Unhappy people often make their workplace the venue for the expression of displeasure – especially if they are in a leadership position and buffered from job security consequences. Everyone underneath them learns to brace for the storm. It passes and returns in predictable cycles.
The law of gravity explains the cascading effect. Unhappy leaders are tolerated, therefore sanctioned. When the behavior endured from the top of the organizational chart occurs at the bottom, employees are disciplined. Turnover happens at the bottom of the org chart when toxicity is modeled from the top. A punitive culture is solidified, along with its consequences.
There are always a handful of leaders whose wellness drives the culture of an organization. If they are healthy, their wellness shapes the vibe beneath them. If they are broken, however, the system moves to a position of constant readjustment to their volatility. If it were a marriage, it would be described as an abuse cycle.
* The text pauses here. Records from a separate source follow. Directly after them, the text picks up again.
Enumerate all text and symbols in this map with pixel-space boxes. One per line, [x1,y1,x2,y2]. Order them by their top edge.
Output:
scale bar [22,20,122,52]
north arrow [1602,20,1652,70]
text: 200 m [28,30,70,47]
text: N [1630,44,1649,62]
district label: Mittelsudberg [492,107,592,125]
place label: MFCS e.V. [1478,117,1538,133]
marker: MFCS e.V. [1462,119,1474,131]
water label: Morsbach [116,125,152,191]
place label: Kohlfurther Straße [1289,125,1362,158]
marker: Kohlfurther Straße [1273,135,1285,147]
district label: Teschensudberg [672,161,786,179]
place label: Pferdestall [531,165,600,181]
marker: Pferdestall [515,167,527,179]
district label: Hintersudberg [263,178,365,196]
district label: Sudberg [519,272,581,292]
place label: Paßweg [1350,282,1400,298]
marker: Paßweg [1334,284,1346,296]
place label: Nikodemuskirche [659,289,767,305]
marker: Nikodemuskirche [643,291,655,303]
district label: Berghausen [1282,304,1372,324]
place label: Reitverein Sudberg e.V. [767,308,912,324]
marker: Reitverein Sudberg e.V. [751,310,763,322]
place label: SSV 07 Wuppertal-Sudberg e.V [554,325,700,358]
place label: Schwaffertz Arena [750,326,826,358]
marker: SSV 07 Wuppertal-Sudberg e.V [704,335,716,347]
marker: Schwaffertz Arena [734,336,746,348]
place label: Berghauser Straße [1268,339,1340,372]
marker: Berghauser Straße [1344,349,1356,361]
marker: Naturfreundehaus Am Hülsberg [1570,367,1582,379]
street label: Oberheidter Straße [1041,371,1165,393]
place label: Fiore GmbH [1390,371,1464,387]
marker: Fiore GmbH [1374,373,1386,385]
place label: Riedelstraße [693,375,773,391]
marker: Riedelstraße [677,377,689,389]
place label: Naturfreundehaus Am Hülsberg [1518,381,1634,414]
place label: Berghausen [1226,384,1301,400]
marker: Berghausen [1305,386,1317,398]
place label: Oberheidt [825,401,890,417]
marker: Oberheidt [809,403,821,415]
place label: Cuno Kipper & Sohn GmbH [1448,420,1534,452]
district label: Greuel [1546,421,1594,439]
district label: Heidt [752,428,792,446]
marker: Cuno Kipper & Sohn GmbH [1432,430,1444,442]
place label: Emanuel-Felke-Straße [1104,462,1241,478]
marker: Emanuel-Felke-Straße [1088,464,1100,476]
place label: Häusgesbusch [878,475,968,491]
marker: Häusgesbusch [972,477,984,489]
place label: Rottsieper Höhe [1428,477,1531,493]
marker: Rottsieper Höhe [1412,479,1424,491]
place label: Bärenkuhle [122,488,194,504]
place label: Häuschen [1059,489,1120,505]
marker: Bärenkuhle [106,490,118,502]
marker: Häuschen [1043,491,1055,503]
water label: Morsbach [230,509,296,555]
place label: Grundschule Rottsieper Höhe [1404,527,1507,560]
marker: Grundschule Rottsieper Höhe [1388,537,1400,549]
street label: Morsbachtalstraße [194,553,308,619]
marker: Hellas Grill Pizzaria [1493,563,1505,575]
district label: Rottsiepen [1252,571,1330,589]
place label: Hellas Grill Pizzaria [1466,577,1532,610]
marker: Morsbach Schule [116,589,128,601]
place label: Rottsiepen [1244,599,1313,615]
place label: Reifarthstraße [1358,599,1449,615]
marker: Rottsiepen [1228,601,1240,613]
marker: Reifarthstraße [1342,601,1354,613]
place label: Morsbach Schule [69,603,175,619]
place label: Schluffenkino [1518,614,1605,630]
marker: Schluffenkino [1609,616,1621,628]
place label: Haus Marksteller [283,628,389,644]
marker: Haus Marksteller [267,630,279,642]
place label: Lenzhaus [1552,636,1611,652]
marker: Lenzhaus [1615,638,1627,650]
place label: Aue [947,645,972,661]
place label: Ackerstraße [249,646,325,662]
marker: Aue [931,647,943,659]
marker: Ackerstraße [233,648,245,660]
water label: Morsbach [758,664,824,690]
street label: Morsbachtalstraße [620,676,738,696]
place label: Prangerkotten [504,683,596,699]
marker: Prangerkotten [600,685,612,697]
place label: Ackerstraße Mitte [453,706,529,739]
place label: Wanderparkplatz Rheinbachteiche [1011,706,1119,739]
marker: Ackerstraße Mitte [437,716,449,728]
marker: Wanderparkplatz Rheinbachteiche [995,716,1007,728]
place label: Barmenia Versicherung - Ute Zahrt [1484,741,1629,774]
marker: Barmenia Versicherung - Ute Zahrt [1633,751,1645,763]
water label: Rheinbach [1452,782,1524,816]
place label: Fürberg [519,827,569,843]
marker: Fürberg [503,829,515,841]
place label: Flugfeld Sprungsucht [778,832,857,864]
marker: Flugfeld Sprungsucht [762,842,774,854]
Clinically, the four stages of an abuse cycle are: tension, incident, reconciliation, and calm. Tension escalates to an event. The event requires repair. The repair eases the tension. The relief gives way to the next rise in tension. This cycle eventually defines relationship culture.
In a perfect world, you would identify the key leaders that drive the organization’s wellness and devote whatever resources are needed to keep them healthy. If they are well, everyone is well. Call it coaching or call it counseling – intervening where it matters most benefits the whole. If the parents are well, the kids don’t have to brace for the next trauma.